╔══

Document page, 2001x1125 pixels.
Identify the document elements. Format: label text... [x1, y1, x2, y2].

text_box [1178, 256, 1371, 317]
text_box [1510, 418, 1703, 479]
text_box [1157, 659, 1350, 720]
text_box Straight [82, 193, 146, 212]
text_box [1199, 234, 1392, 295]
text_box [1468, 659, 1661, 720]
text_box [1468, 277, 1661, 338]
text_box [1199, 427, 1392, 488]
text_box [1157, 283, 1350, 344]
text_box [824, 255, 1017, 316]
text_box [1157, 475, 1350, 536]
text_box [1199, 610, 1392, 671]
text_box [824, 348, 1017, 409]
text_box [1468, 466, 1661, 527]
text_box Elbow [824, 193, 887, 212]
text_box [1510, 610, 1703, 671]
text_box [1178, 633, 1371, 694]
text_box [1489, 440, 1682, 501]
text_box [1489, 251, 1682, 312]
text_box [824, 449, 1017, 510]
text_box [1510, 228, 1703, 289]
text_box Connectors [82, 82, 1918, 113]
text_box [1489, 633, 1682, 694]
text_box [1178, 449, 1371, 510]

╚══

▶ _Your instructions_
Line by line, repeat the listing exactly as written.

▶ _Response below_
Document page, 2001x1125 pixels.
Identify the document elements. Format: label text... [x1, y1, x2, y2].

text_box [1178, 256, 1371, 317]
text_box [1510, 418, 1703, 479]
text_box [1157, 659, 1350, 720]
text_box Straight [82, 193, 146, 212]
text_box [1199, 234, 1392, 295]
text_box [1468, 659, 1661, 720]
text_box [1468, 277, 1661, 338]
text_box [1199, 427, 1392, 488]
text_box [1157, 283, 1350, 344]
text_box [824, 255, 1017, 316]
text_box [1157, 475, 1350, 536]
text_box [1199, 610, 1392, 671]
text_box [824, 348, 1017, 409]
text_box [1468, 466, 1661, 527]
text_box Elbow [824, 193, 887, 212]
text_box [1510, 610, 1703, 671]
text_box [1178, 633, 1371, 694]
text_box [1489, 440, 1682, 501]
text_box [1489, 251, 1682, 312]
text_box [824, 449, 1017, 510]
text_box [1510, 228, 1703, 289]
text_box Connectors [82, 82, 1918, 113]
text_box [1489, 633, 1682, 694]
text_box [1178, 449, 1371, 510]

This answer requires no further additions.